| Exercise instructions |
Recast every line of text in the records below as a Markdown table with columns No. and Text, numbering the rows and omitting blank lines. Leave the pictures out of the answer.
------ Input data ------
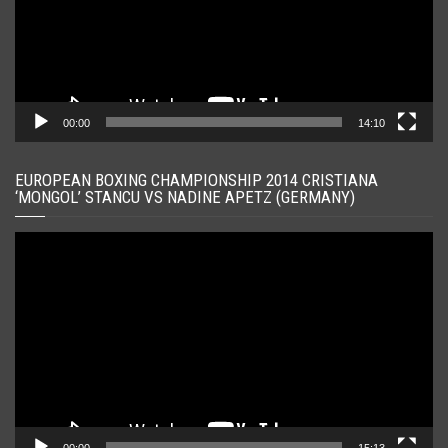
00:00
14:10
EUROPEAN BOXING CHAMPIONSHIP 2014 CRISTIANA
‘MONGOL’ STANCU VS NADINE APETZ (GERMANY)
Player
video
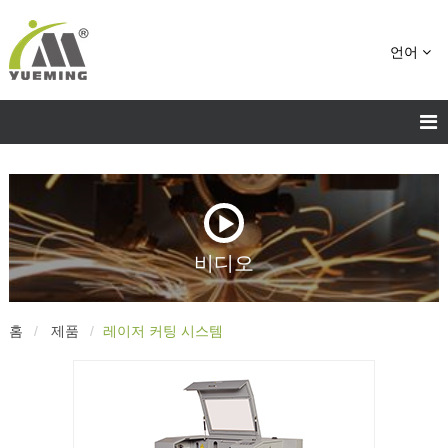
언어
비디오
홈
제품
레이저 커팅 시스템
------
| Answer |
| No. | Text |
|---|---|
| 1 | 00:00 |
| 2 | 14:10 |
| 3 | EUROPEAN BOXING CHAMPIONSHIP 2014 CRISTIANA |
| 4 | ‘MONGOL’ STANCU VS NADINE APETZ (GERMANY) |
| 5 | Player |
| 6 | video |
| 7 | 언어 |
| 8 | 비디오 |
| 9 | 홈 |
| 10 | 제품 |
| 11 | 레이저 커팅 시스템 |